Microarray hybridization identified 1263 genes that presented a uniform expression pattern 24h after ligand stimulation: IL1-β-mediated up- and Empagliflocin (Empa) mediated down-regulation in two HPTC lines (n=2, each). Functional annotation of these genes using DAVID enrichment analysis identified 33 pathway clusters. Based on their established involvement in early pathogenesis of diabetic kidney disease, 2 genes of interest, namely CCL2 and endothelin1, that were represented in the two top ranked clusters, have been selected for verification on the mRNA level:
Basal CCL2 mRNA expression was upregulated by IL1-β (10 ng/ml) (15-fold, p<0,01 and 19-fold, p<0,01) but downregulated by Empa (500nM) (0,6-fold, p<0,01 and 0,5-fold, p<0,001) as early as 1h and at least for 24h after ligand stimulation in HK-2 and RPTEC cells, respectively. Coadministration of Empa inhibited IL1-β-mediated CCL2 mRNA expression after 1h (0,2-fold, p<0,01 and 0,2-fold, p<0,01) and 24h (0,2-fold, p<0,001 and 0,6-fold, p<0,01) in HK-2 and RPTEC cells, respectively. Basal endothelin1 mRNA expression was upregulated by IL1-β (3-fold, p<0,001 and 8-fold, p<0,001) but downregulated by Empa (0,3-fold and 0,2-fold, p<0,001 each) as early as 1h and at least for 24h after ligand stimulation in HK-2 and RPTEC cells, respectively. Coadministration of Empa inhibited IL1-β-mediated endothelin1 mRNA expression after 1h (0,2-fold and 0,2-fold, p<0,001 each) and 24h (0,1-fold, p<0,001 and 0,7-fold, ns.) in HK-2 and RPTEC cells, respectively.

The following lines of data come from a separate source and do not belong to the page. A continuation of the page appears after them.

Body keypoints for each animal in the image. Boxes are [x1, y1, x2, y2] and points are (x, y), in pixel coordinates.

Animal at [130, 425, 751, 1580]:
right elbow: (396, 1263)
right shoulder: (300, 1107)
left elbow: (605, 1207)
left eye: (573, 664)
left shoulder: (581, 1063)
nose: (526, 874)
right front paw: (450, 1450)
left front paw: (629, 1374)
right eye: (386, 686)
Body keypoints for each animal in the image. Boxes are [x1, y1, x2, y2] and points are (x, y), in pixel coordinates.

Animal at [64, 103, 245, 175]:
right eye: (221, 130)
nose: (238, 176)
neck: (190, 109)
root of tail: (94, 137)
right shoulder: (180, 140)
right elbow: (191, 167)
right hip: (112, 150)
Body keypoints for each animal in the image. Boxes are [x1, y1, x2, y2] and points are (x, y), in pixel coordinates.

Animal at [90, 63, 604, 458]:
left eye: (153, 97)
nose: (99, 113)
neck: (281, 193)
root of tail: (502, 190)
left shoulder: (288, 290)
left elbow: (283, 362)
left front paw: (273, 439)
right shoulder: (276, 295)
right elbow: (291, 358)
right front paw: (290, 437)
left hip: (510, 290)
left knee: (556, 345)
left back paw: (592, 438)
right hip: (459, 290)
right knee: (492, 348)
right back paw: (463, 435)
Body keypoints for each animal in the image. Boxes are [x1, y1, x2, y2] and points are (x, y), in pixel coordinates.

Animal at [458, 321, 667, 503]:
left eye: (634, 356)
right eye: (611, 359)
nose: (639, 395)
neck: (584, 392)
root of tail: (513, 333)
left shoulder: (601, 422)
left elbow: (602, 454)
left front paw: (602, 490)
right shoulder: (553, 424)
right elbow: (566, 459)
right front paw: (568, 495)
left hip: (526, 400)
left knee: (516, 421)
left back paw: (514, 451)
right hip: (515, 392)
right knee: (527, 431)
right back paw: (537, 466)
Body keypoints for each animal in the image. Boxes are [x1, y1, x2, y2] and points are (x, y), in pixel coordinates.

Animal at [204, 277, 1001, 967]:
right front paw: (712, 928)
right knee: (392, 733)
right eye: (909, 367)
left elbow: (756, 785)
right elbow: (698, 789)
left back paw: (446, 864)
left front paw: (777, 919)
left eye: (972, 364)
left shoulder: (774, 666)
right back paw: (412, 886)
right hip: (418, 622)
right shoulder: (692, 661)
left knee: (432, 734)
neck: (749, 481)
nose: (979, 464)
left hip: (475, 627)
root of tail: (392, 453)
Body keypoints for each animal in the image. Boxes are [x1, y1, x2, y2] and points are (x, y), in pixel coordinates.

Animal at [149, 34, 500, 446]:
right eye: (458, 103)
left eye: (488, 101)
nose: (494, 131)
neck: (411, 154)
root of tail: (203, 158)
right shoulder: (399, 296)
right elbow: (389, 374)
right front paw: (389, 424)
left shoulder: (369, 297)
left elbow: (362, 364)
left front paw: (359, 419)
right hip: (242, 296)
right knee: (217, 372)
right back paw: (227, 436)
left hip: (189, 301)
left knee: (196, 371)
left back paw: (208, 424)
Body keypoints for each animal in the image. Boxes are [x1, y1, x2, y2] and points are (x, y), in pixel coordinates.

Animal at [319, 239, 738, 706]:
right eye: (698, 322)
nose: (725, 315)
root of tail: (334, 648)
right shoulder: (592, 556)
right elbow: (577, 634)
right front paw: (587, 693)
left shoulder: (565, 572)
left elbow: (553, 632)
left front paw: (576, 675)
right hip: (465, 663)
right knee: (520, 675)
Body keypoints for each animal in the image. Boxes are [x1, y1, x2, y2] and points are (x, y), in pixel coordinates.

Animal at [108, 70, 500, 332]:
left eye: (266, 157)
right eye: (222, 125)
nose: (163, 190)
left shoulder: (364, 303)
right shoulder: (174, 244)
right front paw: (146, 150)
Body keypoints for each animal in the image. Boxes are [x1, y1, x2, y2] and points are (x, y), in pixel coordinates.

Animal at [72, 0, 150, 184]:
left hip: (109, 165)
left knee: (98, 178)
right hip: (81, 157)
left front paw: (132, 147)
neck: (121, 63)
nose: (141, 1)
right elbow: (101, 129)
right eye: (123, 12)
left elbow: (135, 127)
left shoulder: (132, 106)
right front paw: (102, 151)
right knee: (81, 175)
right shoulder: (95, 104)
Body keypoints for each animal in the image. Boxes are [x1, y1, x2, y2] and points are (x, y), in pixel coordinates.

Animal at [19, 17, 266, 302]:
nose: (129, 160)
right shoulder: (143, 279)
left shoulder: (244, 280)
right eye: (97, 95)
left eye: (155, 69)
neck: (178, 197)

In HK-2 cells, Empa inhibited both IL1-β-induced CCL2 (0,24-fold, p<0,001) and basal endothelin1 (0,4-fold, p<0,001) protein expression.

Conclusion

By demonstrating an inhibitory effect of Empa on basal and IL1-β-mediated CCL2 and endothelin1 expression in two independent HPTCs, we present novel evidence for early non-hemodynamic, nephro-protective effects of SGLT2i.